2. The other complication – is rapid re – accumulation – since you haven’t treated the underlying cause, but have only removed the fluid. This also happens when the cause of the effusion (nonmalignant) is from congestive heart failure. This means the fluid (and symptoms of shortness of breath) may return quickly, requiring the patient to return to the hospital – which is hard of the patient and their family.

Video- Assisted Thoracoscopy: (VATs)
Malignant effusions can also be treated by VATS – this is a good option if we are uncertain of the etiology (or the reason) for the effusion. While all fluid removed is routinely sent for cytopathology (when removed during surgery, thoracentesis or chest tube placement) – but cytopathology can be notoriously inaccurate with false negative reports, because the diagnosis is dependent on the pathologist actually seeing cancer cells in the fluid.  However, during the VATs procedure – the surgeon can take tissue samples, and photos along with fluid for diagnostic testing.   This is important because I have had cases in the operating room (VATS) where the surgeon actually sees the tumor(s)** with the camera but the fluid comes back as negative.

** in these cases, we send biopsies of the tumor tissue – which is much more accurate and definitive.

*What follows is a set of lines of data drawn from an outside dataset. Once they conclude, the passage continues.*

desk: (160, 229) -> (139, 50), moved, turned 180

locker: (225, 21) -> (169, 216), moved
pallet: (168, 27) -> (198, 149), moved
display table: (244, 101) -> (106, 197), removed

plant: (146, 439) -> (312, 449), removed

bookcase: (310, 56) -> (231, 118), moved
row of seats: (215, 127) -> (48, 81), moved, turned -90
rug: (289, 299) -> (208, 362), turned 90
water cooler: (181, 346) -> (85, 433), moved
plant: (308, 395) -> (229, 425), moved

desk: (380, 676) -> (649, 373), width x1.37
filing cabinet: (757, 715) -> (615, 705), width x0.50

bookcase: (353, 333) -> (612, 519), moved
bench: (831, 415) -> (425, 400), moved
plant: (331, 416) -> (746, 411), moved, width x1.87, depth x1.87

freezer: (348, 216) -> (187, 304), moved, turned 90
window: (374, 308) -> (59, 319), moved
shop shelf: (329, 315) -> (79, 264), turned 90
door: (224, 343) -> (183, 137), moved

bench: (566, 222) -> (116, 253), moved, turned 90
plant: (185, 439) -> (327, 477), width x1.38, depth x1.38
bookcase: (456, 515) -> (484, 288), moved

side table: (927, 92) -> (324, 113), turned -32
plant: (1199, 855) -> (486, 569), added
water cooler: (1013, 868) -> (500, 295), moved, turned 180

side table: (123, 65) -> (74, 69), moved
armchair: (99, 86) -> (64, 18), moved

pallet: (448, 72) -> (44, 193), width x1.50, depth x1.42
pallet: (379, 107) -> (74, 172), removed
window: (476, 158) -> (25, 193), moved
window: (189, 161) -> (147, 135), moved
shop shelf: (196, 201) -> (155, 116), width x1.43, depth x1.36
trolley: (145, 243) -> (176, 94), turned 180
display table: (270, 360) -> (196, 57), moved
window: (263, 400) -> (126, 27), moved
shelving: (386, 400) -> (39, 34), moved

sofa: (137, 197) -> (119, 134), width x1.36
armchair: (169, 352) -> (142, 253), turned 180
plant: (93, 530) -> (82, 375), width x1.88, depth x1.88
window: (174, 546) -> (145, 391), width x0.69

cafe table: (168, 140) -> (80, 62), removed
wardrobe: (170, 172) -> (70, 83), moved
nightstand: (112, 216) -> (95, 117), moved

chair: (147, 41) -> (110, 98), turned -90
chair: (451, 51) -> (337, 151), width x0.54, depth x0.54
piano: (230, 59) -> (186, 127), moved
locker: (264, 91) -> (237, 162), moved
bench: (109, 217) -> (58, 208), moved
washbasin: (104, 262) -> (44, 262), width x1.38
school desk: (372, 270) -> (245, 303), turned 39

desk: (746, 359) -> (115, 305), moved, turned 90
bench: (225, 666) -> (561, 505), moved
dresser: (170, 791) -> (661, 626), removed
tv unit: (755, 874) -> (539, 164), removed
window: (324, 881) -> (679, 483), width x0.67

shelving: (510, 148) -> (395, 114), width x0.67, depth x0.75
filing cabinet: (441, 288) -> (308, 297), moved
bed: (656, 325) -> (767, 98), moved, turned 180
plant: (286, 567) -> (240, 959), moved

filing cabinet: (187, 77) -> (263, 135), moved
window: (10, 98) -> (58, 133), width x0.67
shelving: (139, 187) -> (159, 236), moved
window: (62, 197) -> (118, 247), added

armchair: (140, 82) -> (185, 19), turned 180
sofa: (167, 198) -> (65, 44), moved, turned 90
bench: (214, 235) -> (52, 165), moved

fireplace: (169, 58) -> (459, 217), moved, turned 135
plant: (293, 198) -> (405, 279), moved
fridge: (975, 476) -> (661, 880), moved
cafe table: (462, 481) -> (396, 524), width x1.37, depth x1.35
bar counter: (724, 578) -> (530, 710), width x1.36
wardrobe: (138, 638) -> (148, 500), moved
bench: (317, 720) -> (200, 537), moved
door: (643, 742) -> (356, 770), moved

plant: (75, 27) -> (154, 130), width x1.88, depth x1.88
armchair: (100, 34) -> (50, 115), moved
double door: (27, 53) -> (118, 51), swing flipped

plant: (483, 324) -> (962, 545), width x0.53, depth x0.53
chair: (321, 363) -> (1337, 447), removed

But a VATS procedure requires an operation, chest tube placement and several days in the hospital.

Chest tube placement:
Another option is chest tube placement – which also requires several days in the hospital..

During both chest tube placement and VATS, a procedure called pleurodesis can be performed to try to prevent the fluid from re-accumulating.

But what if we know it’s a malignant effusion? What are the other options for treatment?

Catheter based treatments: (aka PleurX style catheter, or Heimlich valve)
(note: catheter means a small tube – a foley catheter is the type used to drain urine, but other types are used for many things – even an IV is a catheter.)
One of the options used in our practice was pleur X (brand) catheter placement. This catheter was a small flexible tube that could be placed under local anesthesia – either in the office or the operating room – as an ambulatory procedure. After some patient teaching, including a short video, most family members felt comfortable emptying the catheter every two or three days at home, to prevent fluid  re -accumulation (and allowing the patient to continue normal activities, at home.)

PleurX catheter placement is preferred in many cases due to ease of use, and patient convenience. The Heimlich valve is messier – as it tends to leak, and harder for patients to hide under clothing.

Sometimes a visiting nurse would go out and empty the catheter, and in several cases, patients would come to the office, where I would do the same thing – it was a nice way to relieve the patient’s symptoms without requiring hospitalization, and several studies have shown that repeated drainage often caused spontaneous pleurodesis (fluid no longer accumulated.) We would then take the catheter out in the office.. Now, like any procedure, there is a chance for problems with this therapy as well, infection, catheter can clog, etc..

But here’s another study, showing that even frail patients benefit from home-based therapy – which is important when we go back and consider our original treatment goals:
-Improving quality of life
-Relieving symptoms

In the article, the authors used talc with the catheters and then applied a Heimlich valve, which is another technique very similar to pleurX catheter placement.  (Sterile talc is used for the pleurodesis procedure – which we will talk about in more detail in the future.)

Another article, this one by Heffner & Klein (2009) published in the Mayo Clinic Proceedings discusses the diagnosis and treatment of malignant effusions.